Hi, we want to setup a pipeline to extract data fr...
# getting-started
f
Hi, we want to setup a pipeline to extract data from a mongoDB database. However there are concerns about the the historical replication and the load on the db. Is it possible to run the historical replication from a clone of the db? E.g. spinning up a clone from the backups, load most of the data from there and then switch to the live db? Or should there be no problem with load in the first place?
c
What are the specific concerns? I suppose a common practice for reporting and analytics purposes is to make the analytics process (e.g. an EL pipline like Meltano), read from a secondary replica. I'm very much the complete opposite of a MongoDB expert. But I understand that there a different consistency settings for secondary replicas in MongoDB.
f
Well, the db´s have some performance problems, and their usage is very write heavy. Setting up a read replica sounds like a good option too, but much more effort (or in other words budget from IT). Reading the initial replication from a clone is simple in comparison. But as a complete newcomer to meltano I can not determine if it would be possible. (Setting aside the open bug in the mongoDB tap about log based replication).
c
I don't know much about MongoDB performance problems, but for an EL workload, I would imagine that your initial replication throughput is bound by overall IO performance, since it should effectively result in a scan operation in your DB and return all records. What were your specific concerns? If your concerns are about the runtime duration to perform the initial load of historical records, then the recommended strategy really depends on your hosting infrastructure. I.e. if you have a constraint on disk IO performance, there may not be a huge difference between first cloning your disk with the MongoDB data and reading from that clone vs reading from the existing MongoDB replica. You would gain an advantage if your cloned disk were to remove any disk IO (and possibly network IO) constraints though and if that clone would allow you to test and develop your initial load strategy much faster, especially when testing multiple attempts of the initial EL. Again, it really depends on your hosting environment I would say. Regarding log_based replication. Personally, I tend to avoid using it if possible and use incremental replication based on a replication key instead, as this method is typically a more generic approach compared to having to set up specific configurations on the source system that are needed for log based replication.. How does the data that you need to load look like? If all the documents in your collections that you need to extract and load have a date field that tracks their "last modified" date, you could look at the Meltano SDK based mongodb tap instead which can perform incremental replication using "last modified" fields. https://github.com/z3z1ma/tap-mongodb/ Lastly, I imagine that log based replication would also present a challenge in respect to your "clone" scenario, as there are likely some MongoDB intricacies of how the MongoDB oplog works. But I'm not 100% sure about that. It might just work.
f
The concern is that a the many read queries slow down the critical writes to the point that things timeout or clog up the memory somewhere. Yes the clone would be run on different infrastructure. Thanks for the hint about incremental replication, I will look into this. But overall I understand that switching the db connection after the first replication is not impossible?
c
But overall I understand that switching the db connection after the first replication is not impossible?

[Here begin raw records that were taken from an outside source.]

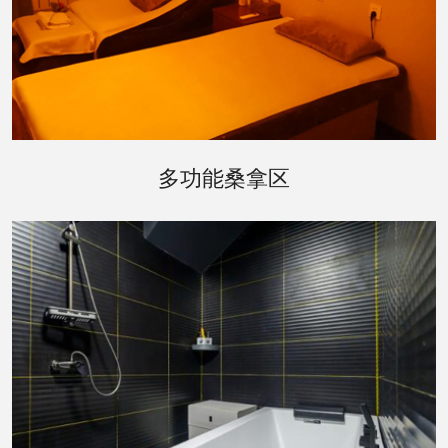
郑州桑拿区是会所的核心，提供了多种不同的桑拿
多功能桑拿区
体验。传统的芬兰桑拿房、红外线桑拿房以及特色
的草本桑拿房，每一种都配有先进的温控系统，确
保为您提供最舒适的体验。墙面上的艺术装饰和柔
和的灯光，增添了一份宁静与雅致。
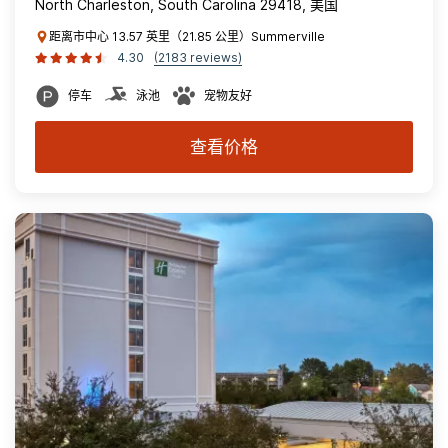
North Charleston, South Carolina 29418, 美国
距离市中心 13.57 英里（21.85 公里）Summerville
4.30
(2183 reviews)
停车
泳池
宠物友好
查看价格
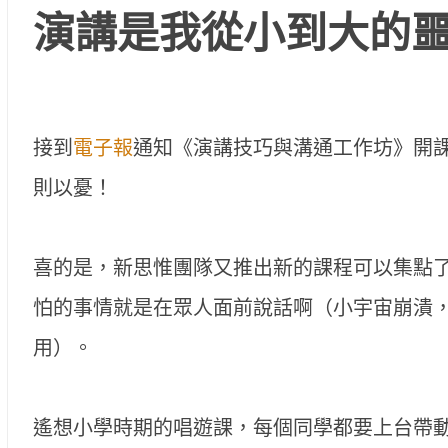
演講是我從小到大的
接到
電子報
通知《演講技巧與溝通工作坊》開
則以憂！
喜的是，新思惟團隊又推出新的課程可以集點
怕的事情就是在眾人面前說話啊（小宇宙崩潰
用）。
遙想小學時期的唱遊課，每個同學都要上台帶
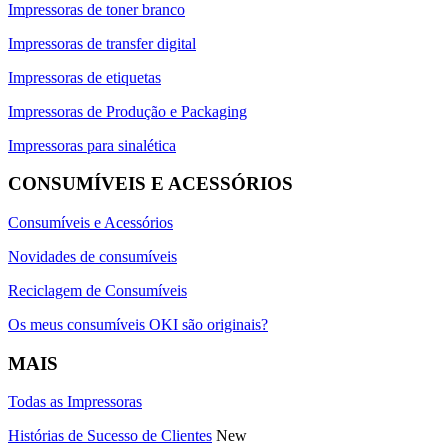
Impressoras de toner branco
Impressoras de transfer digital
Impressoras de etiquetas
Impressoras de Produção e Packaging
Impressoras para sinalética
CONSUMÍVEIS E ACESSÓRIOS
Consumíveis e Acessórios
Novidades de consumíveis
Reciclagem de Consumíveis
Os meus consumíveis OKI são originais?
MAIS
Todas as Impressoras
Histórias de Sucesso de Clientes
New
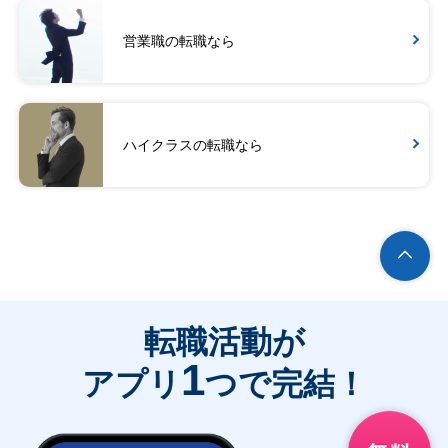
営業職の転職なら
ハイクラスの転職なら
転職活動が
1
アプリ
つで完結！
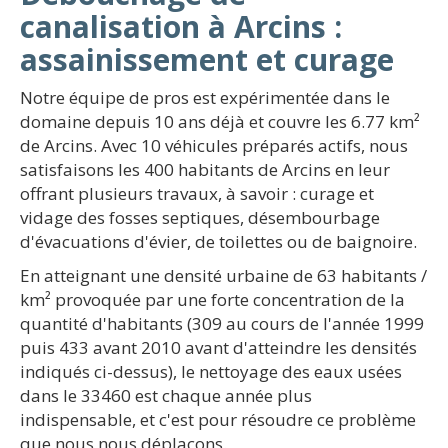
canalisation à Arcins :
assainissement et curage
Notre équipe de pros est expérimentée dans le
domaine depuis 10 ans déjà et couvre les 6.77 km²
de Arcins. Avec 10 véhicules préparés actifs, nous
satisfaisons les 400 habitants de Arcins en leur
offrant plusieurs travaux, à savoir : curage et
vidage des fosses septiques, désembourbage
d'évacuations d'évier, de toilettes ou de baignoire.
En atteignant une densité urbaine de 63 habitants /
km² provoquée par une forte concentration de la
quantité d'habitants (309 au cours de l'année 1999
puis 433 avant 2010 avant d'atteindre les densités
indiqués ci-dessus), le nettoyage des eaux usées
dans le 33460 est chaque année plus
indispensable, et c'est pour résoudre ce problème
que nous nous déplaçons.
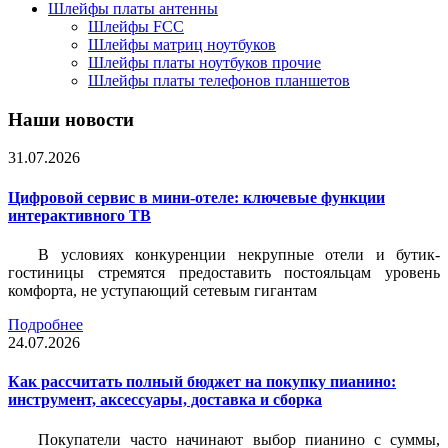
Шлейфы платы антенны
Шлейфы FCC
Шлейфы матриц ноутбуков
Шлейфы платы ноутбуков прочие
Шлейфы платы телефонов планшетов
Наши новости
31.07.2026
Цифровой сервис в мини-отеле: ключевые функции
интерактивного ТВ
В условиях конкуренции некрупные отели и бутик-
гостиницы стремятся предоставить постояльцам уровень
комфорта, не уступающий сетевым гигантам
Подробнее
24.07.2026
Как рассчитать полный бюджет на покупку пианино:
инструмент, аксессуары, доставка и сборка
Покупатели часто начинают выбор пианино с суммы,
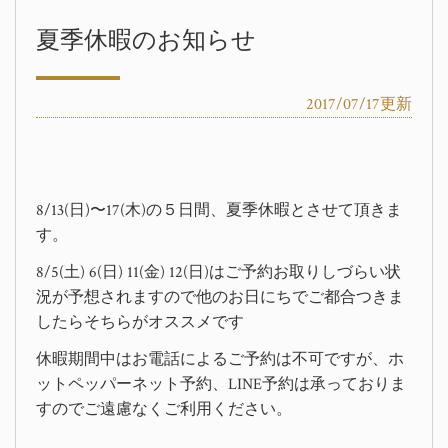
夏季休暇のお知らせ
2017/07/17更新
8/13(日)〜17(木)の５日間、夏季休暇とさせて頂きま
す。
8/5(土) 6(日) 11(金) 12(日)はご予約お取りしづらい状
況が予想されますので他のお日にちでご都合つきま
したらそちらがオススメです
休暇期間中はお電話によるご予約は不可ですが、ホ
ットペッパーネット予約、LINE予約は承っておりま
すのでご遠慮なくご利用ください。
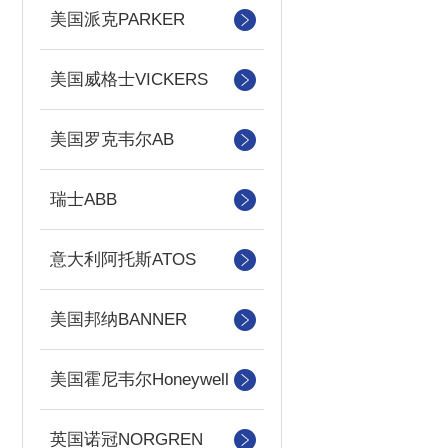
美国派克PARKER
美国威格士VICKERS
美国罗克韦尔AB
瑞士ABB
意大利阿托斯ATOS
美国邦纳BANNER
美国霍尼韦尔Honeywell
英国诺冠NORGREN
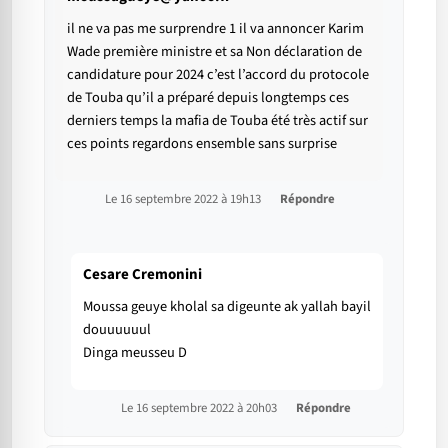
il ne va pas me surprendre 1 il va annoncer Karim
Wade première ministre et sa Non déclaration de
candidature pour 2024 c’est l’accord du protocole
de Touba qu’il a préparé depuis longtemps ces
derniers temps la mafia de Touba été très actif sur
ces points regardons ensemble sans surprise
Le 16 septembre 2022 à 19h13
Répondre
Cesare Cremonini
Moussa geuye kholal sa digeunte ak yallah bayil
douuuuuul
Dinga meusseu D
Le 16 septembre 2022 à 20h03
Répondre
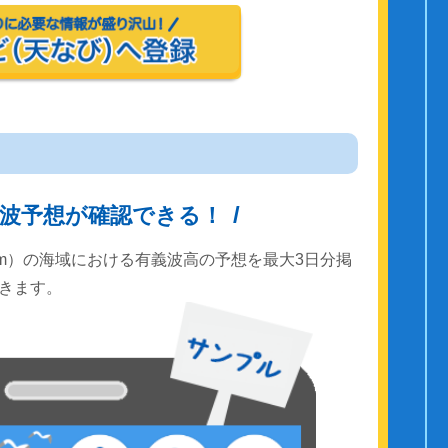
波予想が確認できる！
km）の海域における有義波高の予想を最大3日分掲
きます。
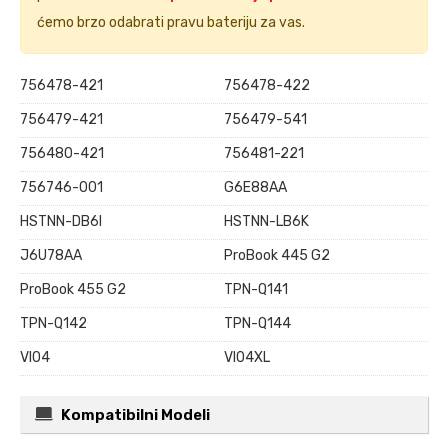
ćemo brzo odabrati pravu bateriju za vas.
756478-421
756478-422
756479-421
756479-541
756480-421
756481-221
756746-001
G6E88AA
HSTNN-DB6I
HSTNN-LB6K
J6U78AA
ProBook 445 G2
ProBook 455 G2
TPN-Q141
TPN-Q142
TPN-Q144
VI04
VI04XL
Kompatibilni Modeli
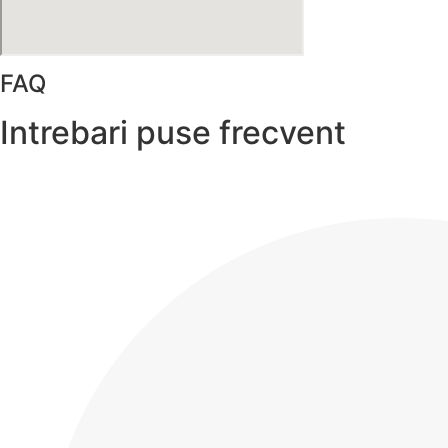
FAQ
Intrebari puse frecvent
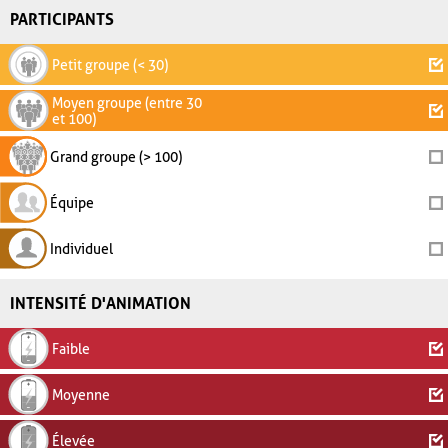
PARTICIPANTS
Petit groupe (< 30)
Moyen groupe (entre 30
et 100)
Grand groupe (> 100)
Équipe
Individuel
INTENSITÉ D'ANIMATION
Faible
Moyenne
Élevée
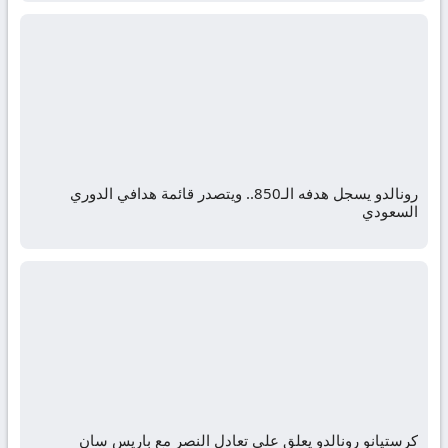
رونالدو يسجل هدفه الـ850.. ويتصدر قائمة هدافي الدوري
السعودي
كرستيانو رونالدو يعلق على تعادل النصر مع باريس سان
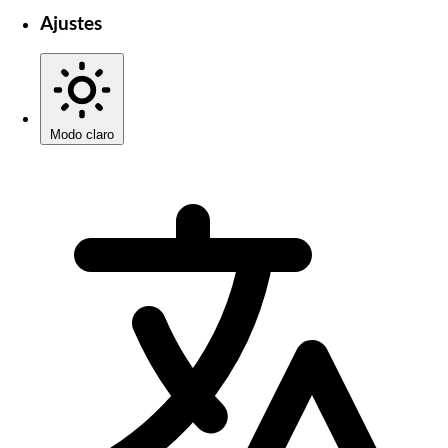
Ajustes
Modo claro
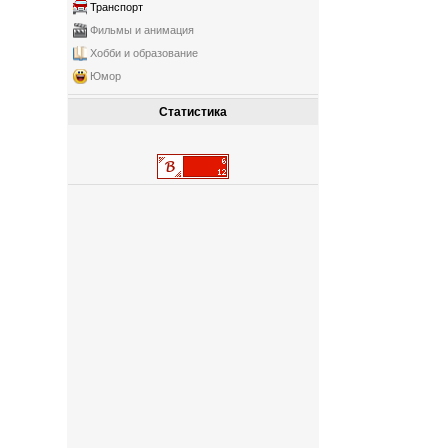
Транспорт
Фильмы и анимация
Хобби и образование
Юмор
Статистика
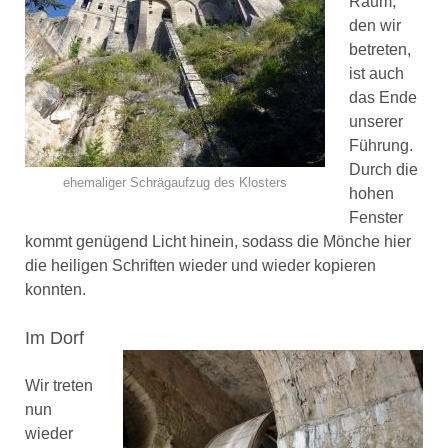
Raum,
den wir
betreten,
ist auch
das Ende
unserer
Führung.
Durch die
ehemaliger Schrägaufzug des Klosters
hohen
Fenster
kommt genügend Licht hinein, sodass die Mönche hier
die heiligen Schriften wieder und wieder kopieren
konnten.
Im Dorf
Wir treten
nun
wieder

Switching the db connection would be easier with the incremental replication, because the incremental replication logic is basically abstracted away into the presentation layer (speaking in OSI terms). Incremental replication does not depend on database-specific protocols like the opslog in MongoDB. So, the Singer Bookmark information in the meltano state files is unlikely to cause disruption when switching out the db connection in the tap's configuration.
The concern is that a the many read queries slow down the critical writes to the point that things timeout or clog up the memory somewhere.
Sounds like a "clone" will give you an increased flexibility to perform multiple repeated test loads and refine your initial load strategy then.